The international ambition of Frequency International Festival of Digital Culture and the festival’s producers Threshold Studios, is to be an agent of change. Harnessing the power of culture and creativity to have a social impact, championing hope and positive societies and places to reach democratically and positively impact people economically.
Samantha Lindley, Co-Director of Frequency said:
“Digital touches everyone in every walk of life in some way and we wanted to embed that spirit of openness and equality into the festival experience. Our festival covers all artforms and the people of Lincoln did us proud, once again grabbing hold of the events and moments happening throughout the festival, which is exactly what we wanted. This year we used new areas of the city as the stage for our festival, feeling like a tourist in your own town gives you the opportunity to rediscover your city; and what a city it is.”
Frequency, a biennial festival, has evolved into a unique, innovative offering, connecting artists and audiences in exciting new ways.
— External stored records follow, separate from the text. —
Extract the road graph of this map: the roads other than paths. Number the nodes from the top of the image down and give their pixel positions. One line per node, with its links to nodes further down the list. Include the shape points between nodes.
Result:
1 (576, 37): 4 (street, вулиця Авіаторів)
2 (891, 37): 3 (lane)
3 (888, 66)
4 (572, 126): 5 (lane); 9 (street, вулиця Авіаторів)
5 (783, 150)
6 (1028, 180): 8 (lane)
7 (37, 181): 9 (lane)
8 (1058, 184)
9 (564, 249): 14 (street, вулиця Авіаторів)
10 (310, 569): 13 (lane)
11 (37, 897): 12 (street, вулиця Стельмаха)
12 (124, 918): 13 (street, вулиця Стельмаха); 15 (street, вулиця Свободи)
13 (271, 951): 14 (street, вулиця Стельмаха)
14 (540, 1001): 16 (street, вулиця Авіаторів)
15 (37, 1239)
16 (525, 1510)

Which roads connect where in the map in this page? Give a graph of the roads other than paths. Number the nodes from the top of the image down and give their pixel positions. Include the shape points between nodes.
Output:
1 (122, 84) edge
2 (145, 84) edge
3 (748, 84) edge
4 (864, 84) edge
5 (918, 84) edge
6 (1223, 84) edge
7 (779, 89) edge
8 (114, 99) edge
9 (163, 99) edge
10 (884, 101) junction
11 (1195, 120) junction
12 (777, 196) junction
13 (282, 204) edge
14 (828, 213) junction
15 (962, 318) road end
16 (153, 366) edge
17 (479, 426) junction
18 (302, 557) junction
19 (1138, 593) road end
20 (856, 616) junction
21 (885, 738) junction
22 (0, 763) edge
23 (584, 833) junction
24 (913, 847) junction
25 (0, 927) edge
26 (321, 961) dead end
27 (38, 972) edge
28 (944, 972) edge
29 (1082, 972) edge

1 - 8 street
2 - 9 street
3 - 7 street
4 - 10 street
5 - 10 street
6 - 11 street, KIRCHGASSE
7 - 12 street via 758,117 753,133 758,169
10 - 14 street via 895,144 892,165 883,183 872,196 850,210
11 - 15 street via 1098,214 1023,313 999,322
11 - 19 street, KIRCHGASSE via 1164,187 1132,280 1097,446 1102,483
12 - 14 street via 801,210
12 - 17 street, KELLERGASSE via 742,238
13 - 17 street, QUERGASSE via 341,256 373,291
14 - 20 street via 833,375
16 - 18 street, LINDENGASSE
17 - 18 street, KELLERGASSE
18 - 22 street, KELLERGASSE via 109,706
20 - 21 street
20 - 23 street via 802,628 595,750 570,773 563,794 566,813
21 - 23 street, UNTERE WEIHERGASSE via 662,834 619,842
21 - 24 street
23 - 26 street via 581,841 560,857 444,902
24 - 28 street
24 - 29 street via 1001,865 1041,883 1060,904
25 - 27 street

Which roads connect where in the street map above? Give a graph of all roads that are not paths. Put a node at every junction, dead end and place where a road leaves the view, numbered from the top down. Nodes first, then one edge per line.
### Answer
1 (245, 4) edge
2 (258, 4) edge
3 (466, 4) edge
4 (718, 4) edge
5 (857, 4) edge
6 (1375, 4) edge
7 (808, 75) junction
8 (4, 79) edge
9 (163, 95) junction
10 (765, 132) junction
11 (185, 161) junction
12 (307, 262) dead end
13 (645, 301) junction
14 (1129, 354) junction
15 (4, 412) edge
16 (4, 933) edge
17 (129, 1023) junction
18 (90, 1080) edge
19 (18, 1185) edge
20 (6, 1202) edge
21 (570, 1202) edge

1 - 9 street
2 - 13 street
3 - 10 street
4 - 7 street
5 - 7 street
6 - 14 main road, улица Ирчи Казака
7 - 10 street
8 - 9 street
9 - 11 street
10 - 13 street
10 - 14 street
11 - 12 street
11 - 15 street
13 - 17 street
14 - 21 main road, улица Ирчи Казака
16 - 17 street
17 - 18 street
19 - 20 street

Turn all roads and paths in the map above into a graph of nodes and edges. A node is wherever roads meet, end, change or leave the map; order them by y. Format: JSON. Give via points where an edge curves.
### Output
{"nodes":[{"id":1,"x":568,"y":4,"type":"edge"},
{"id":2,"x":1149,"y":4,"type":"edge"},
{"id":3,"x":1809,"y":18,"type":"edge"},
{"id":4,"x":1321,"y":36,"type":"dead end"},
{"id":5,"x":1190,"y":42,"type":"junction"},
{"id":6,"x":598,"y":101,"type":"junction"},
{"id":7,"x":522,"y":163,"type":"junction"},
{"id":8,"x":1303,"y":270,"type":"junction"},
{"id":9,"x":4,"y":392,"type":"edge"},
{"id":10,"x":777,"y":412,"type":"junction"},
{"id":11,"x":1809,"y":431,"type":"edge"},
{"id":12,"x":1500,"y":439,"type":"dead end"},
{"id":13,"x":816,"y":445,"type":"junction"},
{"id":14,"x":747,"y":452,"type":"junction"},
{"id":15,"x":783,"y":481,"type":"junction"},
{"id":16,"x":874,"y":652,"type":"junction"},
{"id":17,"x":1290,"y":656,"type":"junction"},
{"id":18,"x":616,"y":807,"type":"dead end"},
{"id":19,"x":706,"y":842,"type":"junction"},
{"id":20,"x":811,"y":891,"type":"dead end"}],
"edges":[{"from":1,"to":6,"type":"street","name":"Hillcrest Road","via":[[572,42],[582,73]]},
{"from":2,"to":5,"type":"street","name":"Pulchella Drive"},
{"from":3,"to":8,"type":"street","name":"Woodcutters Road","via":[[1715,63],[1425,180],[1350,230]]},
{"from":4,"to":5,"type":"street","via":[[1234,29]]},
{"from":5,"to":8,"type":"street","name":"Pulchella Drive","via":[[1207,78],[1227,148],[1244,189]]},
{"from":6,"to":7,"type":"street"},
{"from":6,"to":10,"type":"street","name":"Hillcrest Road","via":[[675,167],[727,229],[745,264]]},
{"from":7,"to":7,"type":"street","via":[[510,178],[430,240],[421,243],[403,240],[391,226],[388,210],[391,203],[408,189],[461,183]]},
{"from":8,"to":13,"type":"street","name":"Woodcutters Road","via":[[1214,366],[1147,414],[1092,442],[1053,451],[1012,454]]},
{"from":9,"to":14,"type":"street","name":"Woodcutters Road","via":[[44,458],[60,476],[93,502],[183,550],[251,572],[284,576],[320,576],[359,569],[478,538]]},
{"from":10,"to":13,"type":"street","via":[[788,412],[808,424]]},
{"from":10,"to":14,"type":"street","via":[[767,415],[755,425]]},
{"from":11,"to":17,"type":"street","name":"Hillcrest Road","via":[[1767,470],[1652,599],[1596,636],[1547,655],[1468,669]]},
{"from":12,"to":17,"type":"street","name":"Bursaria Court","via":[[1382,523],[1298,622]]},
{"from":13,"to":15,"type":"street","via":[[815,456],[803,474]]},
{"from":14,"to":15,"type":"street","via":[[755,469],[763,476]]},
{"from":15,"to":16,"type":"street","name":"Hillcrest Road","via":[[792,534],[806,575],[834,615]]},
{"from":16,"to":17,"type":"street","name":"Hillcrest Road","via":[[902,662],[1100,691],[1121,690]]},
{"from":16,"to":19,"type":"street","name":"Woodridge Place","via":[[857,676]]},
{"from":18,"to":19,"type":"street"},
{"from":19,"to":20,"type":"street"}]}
Since 2011, it has been committed to nurturing the next generation of creative talent to develop skills and connect to industry in a way that is meaningful and mutually beneficial for students, graduates, volunteers, businesses and employers.
Produced by Threshold Studios, the festival is rooted in the city of Lincoln and driven by a dynamic city-wide collaboration. Frequency 2019, a free and accessible festival open to all, was supported by The University of Lincoln, Arts Council England, City of Lincoln Council, Lincoln BIG and Siemens.
A huge thank you goes to everyone who visited Frequency this year, to the festival’s partners, funders, artists and volunteers. Without them, this festival would not be possible.
In 2021 Frequency will be 10 years old. Discussions are already underway as Threshold Studios prepares for the exciting 10th anniversary of the festival in Lincoln in October 2021, considering a theme that will continue to inspire, challenge and resonate with society.